Abstract

The creation of the European Securities and Markets Authority (ESMA) has marked a major step towards more integrated rulemaking and supervision in the European financial market sector. ESMA’s organisation and operations are strongly influenced by the position of this new Authority within the EU institutional framework. The European Court of Justice (in Case C-270/12) confirmed the legitimacy of the legal basis of ESMA itself and of its powers. While ESMA’s governance still displays some features of a network among national supervisors, its quasi-regulatory functions and supervisory tasks are constrained by limitations directly or indirectly dictated by the Treaties. This paper highlights how the traditional concepts of independence and accountability towards EU institutions and stakeholders apply to ESMA. ESMA’s relationships with national competent authorities, which retain direct supervisory powers with limited exceptions, and the EU institutions, which are competent for the adoption of legislative and non-legislative regulatory measures, are also considered.

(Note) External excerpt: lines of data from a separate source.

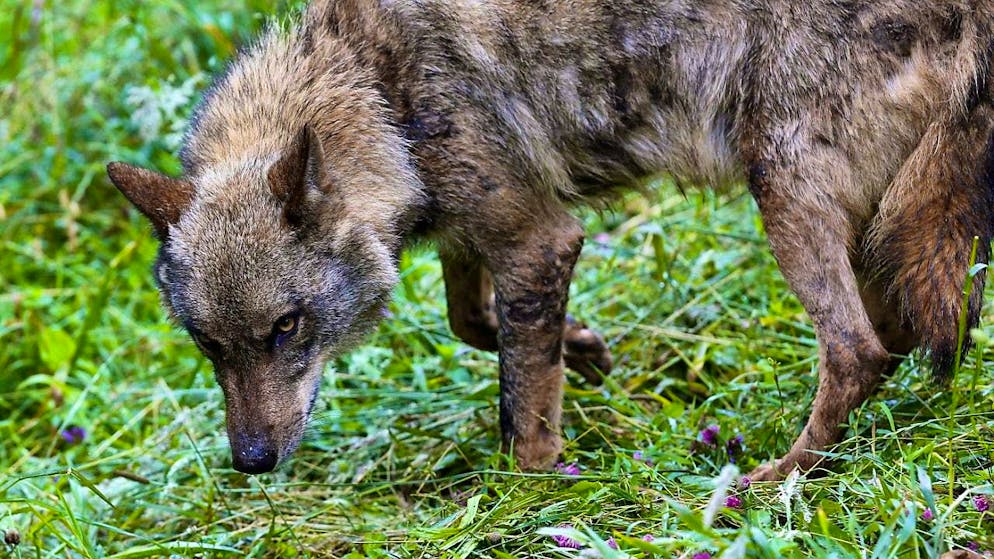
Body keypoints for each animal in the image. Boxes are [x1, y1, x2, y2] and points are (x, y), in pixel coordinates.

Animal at [108, 0, 994, 479]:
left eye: (286, 328)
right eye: (207, 344)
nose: (251, 461)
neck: (375, 89)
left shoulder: (538, 238)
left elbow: (520, 408)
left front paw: (532, 493)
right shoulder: (474, 230)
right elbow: (475, 323)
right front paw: (587, 350)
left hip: (784, 195)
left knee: (858, 350)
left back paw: (770, 480)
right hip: (882, 229)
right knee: (912, 331)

The analysis shows that tasks conferred on ESMA fall short to match its relatively high accountability, which is aligned with international best practices. The European Commission announced a possible revision of the European Supervisory Authorities (including ESMA) framework for 2014; we therefore suggest some reform proposals that could help streamline regulatory and supervisory functions at EU level, thus allowing ESMA to better exploit its potential while avoiding the risk of excessive centralisation of supervisory powers.